🤖 AI Summary
This work addresses the challenge of achieving real-time, efficient collision detection for robotic motion planning on general-purpose hardware, where existing solutions either suffer from limited performance or lack algorithmic adaptability when implemented on specialized accelerators. To bridge this gap, the authors propose RoboCore, a novel architecture that introduces robot-specific control flow mechanisms into GPU ray tracing acceleration units (RTAs). By co-designing customized control logic with the RTA while preserving compatibility with the CUDA ecosystem, RoboCore effectively supports both classical and emerging motion planning algorithms.
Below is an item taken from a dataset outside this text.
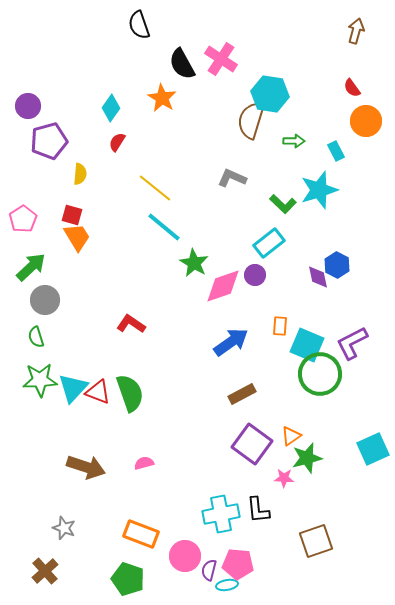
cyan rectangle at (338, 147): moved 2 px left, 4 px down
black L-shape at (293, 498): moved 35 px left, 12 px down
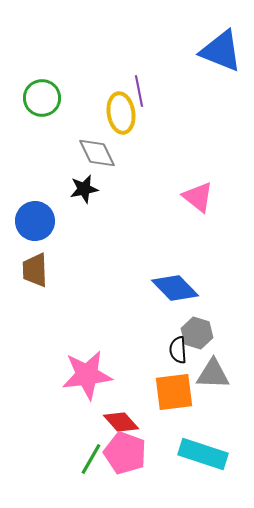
Experimental results demonstrate that RoboCore achieves a 3.1× speedup over native RTA and a 14.8× improvement over a CUDA baseline for collision detection. Furthermore, it delivers 3.6× and 1.1× acceleration in neural motion planning and Monte Carlo localization tasks, respectively, matching the performance of dedicated accelerators while retaining high flexibility.
📝 Abstract
Autonomous robots are increasingly prevalent in our society, emerging in medical care, transportation vehicles, and home assistance. These robots rely on motion planning and collision detection to identify a sequence of movements allowing them to navigate to an end goal without colliding with the surrounding environment. While many specialized accelerators have been proposed to meet the real-time requirements of robotics planning tasks, they often lack the flexibility to adapt to the rapidly changing landscape of robotics and support future advancements. However, GPUs are well-positioned for robotics and we find that they can also tackle collision detection algorithms with enhancements to existing ray tracing accelerator (RTA) units. Unlike intersection tests in ray tracing, collision queries in robotics require control flow mechanisms to avoid unnecessary computations in each query. In this work, we explore and compare different architectural modifications to address the gaps of existing GPU RTAs. Our proposed RoboGPU architecture introduces a RoboCore that computes collision queries 3.1$\times$ faster than RTA implementations and 14.8$\times$ faster than a CUDA baseline. RoboCore is also useful for other robotics tasks, achieving 3.6$\times$ speedup on a state-of-the-art neural motion planner and 1.1$\times$ speedup on Monte Carlo Localization compared to a baseline GPU. RoboGPU matches the performance of dedicated hardware accelerators while being able to adapt to evolving motion planning algorithms and support classical algorithms.